─── Reading passage ───

EPoC

Chief Investigator: Professor Paul Willner

Summary

Effect of the COVID pandemic & control measures on carers of people with intellectual disabilities (EPoC)

BACKGROUND

The social distancing and isolation measures in place to manage the current pandemic are known to impair mental health. People with intellectual disabilities (ID) are a group at specific risk during the COVID-19 pandemic because of marked mental and physical health multi-morbidity, as recognized by recently published government guidelines directed at their carers. Caring for people with ID is stressful, leading, even in good times, to high levels of stress and burnout and it is likely the burden of greater care demands exacerbates the anxieties and practical difficulties created by the pandemic and the measures in force to control its spread.

While the difficulties experienced by paid care staff during the current crisis have attracted extensive publicity, little attention has been paid to the situation of family and other unpaid and informal carers. It is well known that stress is buffered by social support and it is likely that the dilution of social support in the current circumstances is particularly severe for informal carers of people with ID because their access to professional support and services such as respite is much reduced.

AIM

Our aim is to track the mental health of family carers of people with intellectual disabilities (ID) through the course of the pandemic and to relate mental health outcomes to the extent of social support available to them and their coping strategies.

It is not possible to measure the increase in stress caused by the onset of the pandemic, but the study will measure changes in mental health as control measures are relaxed or re-imposed, and the extent to which mental health improves as the pandemic ends. We will ask whether the effect of the pandemic on informal carers of children with ID differs from the effect on carers of children without disabilities, and whether the pandemic impacts differently on informal carers of children and adults with ID.

STUDY DESIGN

This is a mixed-methods longitudinal observational study with three groups of participants.

─── Data extracts ───

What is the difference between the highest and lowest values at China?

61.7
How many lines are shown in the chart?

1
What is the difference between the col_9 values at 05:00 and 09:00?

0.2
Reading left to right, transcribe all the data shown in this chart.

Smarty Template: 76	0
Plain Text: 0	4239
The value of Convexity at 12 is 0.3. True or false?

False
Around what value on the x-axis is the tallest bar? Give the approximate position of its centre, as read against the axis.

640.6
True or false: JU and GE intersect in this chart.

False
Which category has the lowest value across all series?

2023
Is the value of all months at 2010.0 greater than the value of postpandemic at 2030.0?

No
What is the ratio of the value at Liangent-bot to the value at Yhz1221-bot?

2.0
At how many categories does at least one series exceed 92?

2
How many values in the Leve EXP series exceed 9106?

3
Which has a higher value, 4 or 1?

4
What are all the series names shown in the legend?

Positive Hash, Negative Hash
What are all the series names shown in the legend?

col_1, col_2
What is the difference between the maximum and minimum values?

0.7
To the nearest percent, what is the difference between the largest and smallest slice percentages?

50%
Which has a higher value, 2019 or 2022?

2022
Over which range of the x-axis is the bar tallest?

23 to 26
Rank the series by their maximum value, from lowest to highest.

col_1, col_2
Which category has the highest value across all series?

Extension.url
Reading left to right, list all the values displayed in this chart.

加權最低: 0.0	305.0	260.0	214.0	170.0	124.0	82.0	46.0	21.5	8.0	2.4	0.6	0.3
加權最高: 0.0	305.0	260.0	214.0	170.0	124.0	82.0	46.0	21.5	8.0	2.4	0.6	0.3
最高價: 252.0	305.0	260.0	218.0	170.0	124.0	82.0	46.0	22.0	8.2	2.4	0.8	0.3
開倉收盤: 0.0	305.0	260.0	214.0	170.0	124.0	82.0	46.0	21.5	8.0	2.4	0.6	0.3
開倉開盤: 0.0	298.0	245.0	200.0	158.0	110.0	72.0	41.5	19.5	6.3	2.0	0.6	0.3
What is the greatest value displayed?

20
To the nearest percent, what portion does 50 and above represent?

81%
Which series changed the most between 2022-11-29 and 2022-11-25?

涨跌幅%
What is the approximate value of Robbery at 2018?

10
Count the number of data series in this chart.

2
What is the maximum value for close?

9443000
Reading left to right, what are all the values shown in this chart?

───

# [Work required]
Rewrite the section of the EPoC study summary from "While the difficulties" to "their coping strategies.", substituting "peer support" for "social support".

# [Solved exercise]
While the difficulties experienced by paid care staff during the current crisis have attracted extensive publicity, little attention has been paid to the situation of family and other unpaid and informal carers. It is well known that stress is buffered by peer support and it is likely that the dilution of peer support in the current circumstances is particularly severe for informal carers of people with ID because their access to professional support and services such as respite is much reduced.

AIM

Our aim is to track the mental health of family carers of people with intellectual disabilities (ID) through the course of the pandemic and to relate mental health outcomes to the extent of peer support available to them and their coping strategies.